Görüldüğü üzere bu Altay hikayesi, Sümer hikayesiyle neredeyse birebir aynı…Bu anlatımı Kırgız’ların ertöşük destanında ve Uygur Türkleri’nin bilge buka anlatımında da görmek mümkün.
Zend Avesta‘dan gelmiş olabileceği söylenen bu masalsı kuşa iranlılar simurg, Araplar da Zümrüd-ü Anka demektedir. Türklerdeki Hüma kuşu, peygamberin hadislerinde Cennet Kuşu olarak bildirilen kuştur.
Cennette yer alan bu kuş, zaman zaman 7 kat göğe çıkıp tanrıya gidip gelmekte ve dolayısıyla tarih öncesi destanlara ve hikayelere konu olmaktadır…
Çeşitli adlar almış ve efsanelere karışmış bu Tanrısal kuş hikâyesinin i.Ö. en az 3000 yıllarında Sümerlilerde başlamıştır.
Hüma kuşunun da aynı kaynaktan geldiği kuşkusuzdur…
Görüldüğü gibi, Sümerlilerin imdugud kuşu, Akatlılarda Anzu, Araplarda Anka, Zümrüd-ü Anka, iran’da Simurg, Hindlilerde Garuda, Türklerde Hüma, adları altında çeşitli efsanelere konu olarak sürmüştür. Amerika yerlileri arasına kadar uzanan bu kuş motifi de Sümerlere ve hatta Sümerler’den çok daha önceki Öntürk kültürlerine dayandığı şüphesizdir…
Sümer kültürü ile Türk kültürü arasındaki bir başka benzerlik ise kahramanlarıdır…Sümerlerde kahramanlar Tanrılarla bağlantılı, insanüstü güçlere sahip kişiler olup ilk kahramanlıkları genelde ülkeye zararlı olan büyük güçteki hayvanı öldürmektir. Aynı motifi Türk kahramanlarında da görmekteyiz…
Sümerler’de “7” temel sayı olarak görülüyor. 7 dağ aşmak, 7 kapı geçmek, 7 kat gök, 7 tanrısal ışık, 7 ağaç, gibi. Türklerde temel sayı “9” olmasına karşın 7 sayısı da bulunuyor. 7 iklim, 7 yıl, 7 gün, 7 gök kısrağı gibi…
Yine aynı şekilde, Türk Kağanı, Tanrı tarafından çeşitli güçler verilerek insanları idare etmek üzere tahta oturtulmuştur. Sümerler’de Tanrılar şehir beylerini kendileri seçerek ve güçler vererek kendileri yerine ülkeyi idare ettirmektedir…

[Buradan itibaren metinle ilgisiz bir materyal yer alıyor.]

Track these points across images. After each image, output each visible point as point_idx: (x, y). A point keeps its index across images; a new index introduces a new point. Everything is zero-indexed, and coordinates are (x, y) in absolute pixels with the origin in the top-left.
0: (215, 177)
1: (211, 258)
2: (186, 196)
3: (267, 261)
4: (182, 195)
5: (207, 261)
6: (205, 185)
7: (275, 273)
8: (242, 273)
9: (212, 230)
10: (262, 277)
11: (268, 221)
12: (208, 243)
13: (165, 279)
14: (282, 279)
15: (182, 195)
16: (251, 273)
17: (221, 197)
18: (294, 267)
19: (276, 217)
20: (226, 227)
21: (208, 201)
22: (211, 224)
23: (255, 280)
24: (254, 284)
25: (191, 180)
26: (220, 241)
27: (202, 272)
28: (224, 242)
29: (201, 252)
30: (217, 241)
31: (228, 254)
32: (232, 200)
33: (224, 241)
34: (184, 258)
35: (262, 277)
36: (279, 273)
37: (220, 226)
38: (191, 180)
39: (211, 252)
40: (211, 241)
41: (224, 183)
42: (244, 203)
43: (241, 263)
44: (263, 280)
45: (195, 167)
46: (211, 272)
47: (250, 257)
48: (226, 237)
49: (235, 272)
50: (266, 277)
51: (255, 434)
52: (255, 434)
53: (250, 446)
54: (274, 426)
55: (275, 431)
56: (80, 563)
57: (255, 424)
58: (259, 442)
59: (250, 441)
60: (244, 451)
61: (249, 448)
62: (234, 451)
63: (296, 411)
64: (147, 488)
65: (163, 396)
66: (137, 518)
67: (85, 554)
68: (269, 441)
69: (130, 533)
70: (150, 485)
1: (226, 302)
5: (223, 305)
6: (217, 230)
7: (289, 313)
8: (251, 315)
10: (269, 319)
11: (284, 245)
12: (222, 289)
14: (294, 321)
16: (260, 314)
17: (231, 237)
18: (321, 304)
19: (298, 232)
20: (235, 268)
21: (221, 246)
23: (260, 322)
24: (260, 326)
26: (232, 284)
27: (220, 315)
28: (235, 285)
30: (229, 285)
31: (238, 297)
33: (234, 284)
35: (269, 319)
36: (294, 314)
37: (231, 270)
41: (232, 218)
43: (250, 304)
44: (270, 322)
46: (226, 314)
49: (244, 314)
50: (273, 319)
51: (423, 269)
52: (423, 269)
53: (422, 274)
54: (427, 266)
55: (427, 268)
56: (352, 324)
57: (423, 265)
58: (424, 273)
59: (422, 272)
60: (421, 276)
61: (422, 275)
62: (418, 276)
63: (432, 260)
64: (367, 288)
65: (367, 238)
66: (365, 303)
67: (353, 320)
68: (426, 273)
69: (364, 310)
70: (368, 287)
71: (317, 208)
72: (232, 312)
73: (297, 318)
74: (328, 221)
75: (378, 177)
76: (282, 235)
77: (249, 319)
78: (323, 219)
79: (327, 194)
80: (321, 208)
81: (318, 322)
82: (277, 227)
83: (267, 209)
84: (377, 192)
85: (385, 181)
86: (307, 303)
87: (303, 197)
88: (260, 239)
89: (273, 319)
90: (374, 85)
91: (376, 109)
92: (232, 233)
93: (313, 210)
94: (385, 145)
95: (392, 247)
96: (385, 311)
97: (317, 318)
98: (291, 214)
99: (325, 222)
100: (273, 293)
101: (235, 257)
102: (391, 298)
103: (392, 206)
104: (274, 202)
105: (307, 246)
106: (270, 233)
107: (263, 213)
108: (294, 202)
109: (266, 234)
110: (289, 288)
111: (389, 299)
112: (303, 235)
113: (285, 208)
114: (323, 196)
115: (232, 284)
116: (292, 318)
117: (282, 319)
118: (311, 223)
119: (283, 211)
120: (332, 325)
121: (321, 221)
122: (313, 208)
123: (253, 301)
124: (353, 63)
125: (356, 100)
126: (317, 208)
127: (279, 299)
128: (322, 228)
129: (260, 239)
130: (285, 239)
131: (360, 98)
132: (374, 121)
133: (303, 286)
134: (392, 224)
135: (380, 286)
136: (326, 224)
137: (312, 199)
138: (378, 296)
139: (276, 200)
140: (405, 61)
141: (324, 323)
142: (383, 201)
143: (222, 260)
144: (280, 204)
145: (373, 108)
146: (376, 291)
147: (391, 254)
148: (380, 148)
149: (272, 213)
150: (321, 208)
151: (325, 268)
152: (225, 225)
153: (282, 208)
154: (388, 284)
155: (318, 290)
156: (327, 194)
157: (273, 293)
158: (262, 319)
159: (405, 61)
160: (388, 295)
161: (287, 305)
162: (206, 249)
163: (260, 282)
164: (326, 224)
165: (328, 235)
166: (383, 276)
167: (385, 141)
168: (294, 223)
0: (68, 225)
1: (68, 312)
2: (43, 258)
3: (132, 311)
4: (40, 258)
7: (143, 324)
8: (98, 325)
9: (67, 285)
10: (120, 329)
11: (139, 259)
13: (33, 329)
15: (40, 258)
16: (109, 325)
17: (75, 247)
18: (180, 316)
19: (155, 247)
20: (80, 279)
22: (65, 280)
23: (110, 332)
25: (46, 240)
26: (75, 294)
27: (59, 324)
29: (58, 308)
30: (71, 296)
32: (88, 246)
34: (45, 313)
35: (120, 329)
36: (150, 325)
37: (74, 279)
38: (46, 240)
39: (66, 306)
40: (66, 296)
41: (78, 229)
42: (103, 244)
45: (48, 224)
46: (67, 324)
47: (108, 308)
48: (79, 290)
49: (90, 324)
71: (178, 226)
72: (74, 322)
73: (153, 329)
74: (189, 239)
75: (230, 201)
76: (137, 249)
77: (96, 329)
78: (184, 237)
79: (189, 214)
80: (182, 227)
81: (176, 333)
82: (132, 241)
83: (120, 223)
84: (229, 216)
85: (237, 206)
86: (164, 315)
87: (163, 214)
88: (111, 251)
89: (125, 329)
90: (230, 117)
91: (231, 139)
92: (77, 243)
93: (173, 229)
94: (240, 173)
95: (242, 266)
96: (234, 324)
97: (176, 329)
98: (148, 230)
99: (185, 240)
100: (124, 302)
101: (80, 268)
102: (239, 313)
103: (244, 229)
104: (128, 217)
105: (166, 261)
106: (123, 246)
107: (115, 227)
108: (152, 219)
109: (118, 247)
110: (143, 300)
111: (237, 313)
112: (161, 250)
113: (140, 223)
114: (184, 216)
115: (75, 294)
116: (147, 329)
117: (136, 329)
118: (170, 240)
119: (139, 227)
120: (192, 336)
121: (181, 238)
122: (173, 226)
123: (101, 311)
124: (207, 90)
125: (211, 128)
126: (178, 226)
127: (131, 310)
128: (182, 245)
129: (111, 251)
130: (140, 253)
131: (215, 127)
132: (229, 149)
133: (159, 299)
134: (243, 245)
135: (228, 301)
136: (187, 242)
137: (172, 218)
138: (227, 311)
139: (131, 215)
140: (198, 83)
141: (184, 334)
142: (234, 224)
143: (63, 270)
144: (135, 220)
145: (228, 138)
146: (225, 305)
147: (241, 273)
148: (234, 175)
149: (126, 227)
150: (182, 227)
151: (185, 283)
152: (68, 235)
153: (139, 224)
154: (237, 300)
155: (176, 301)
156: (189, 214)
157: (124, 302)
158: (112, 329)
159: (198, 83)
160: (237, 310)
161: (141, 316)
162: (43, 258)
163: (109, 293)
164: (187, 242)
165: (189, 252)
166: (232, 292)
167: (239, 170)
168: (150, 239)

Türklerde dağlar Tanrıya yakın sayıldığından kutsal olmuşlar. Sümerlerde de dağlar Tanrılarla insanlar arasında bağlantı kurdukları düşüncesiyle kutsal sayılmış. Onun için dağ olmayan Mezopotamya’da Sümerliler Tanrı evlerini yapay tepeler üzerine yapmışlar ve yüksek binalarla devasa yapılar bina etmişlerdir.(ziggurat)
Sümerliler kendilerini “Karabaşlı” olarak adlandırırdı… Divan-ı Lûgat-it Türk, cilt III, s. 222’de, Türkler arasında erkek ve kadın kölelere “Karabaş” deyimi kullanıldığı yazılıdır. Manas destanında ise Manas ziyafete yalnız çağrıldığında yalnız başına bir yiğitiz anlamıda, “Karabaşlı Kişiyiz” demiştir.
Görüldüğü gibi Sümer kültürü ile Türk-Öntürk kültürü ve mitleri arasında neredeyse birebir benzerlikler bulunmaktadır. Tüm bu benzerliklere dil benzerliğini ve dil ailesinin aynı olmasını da eklediğimizde ve Sümerler’in Öntürklerin yaşadığı topraklardan mezopotamya’ya geldiğinin kabul gördüğünü eklediğimizde Sümerler’in Türk soylu bir kavim olduğu gün gibi aşikardır.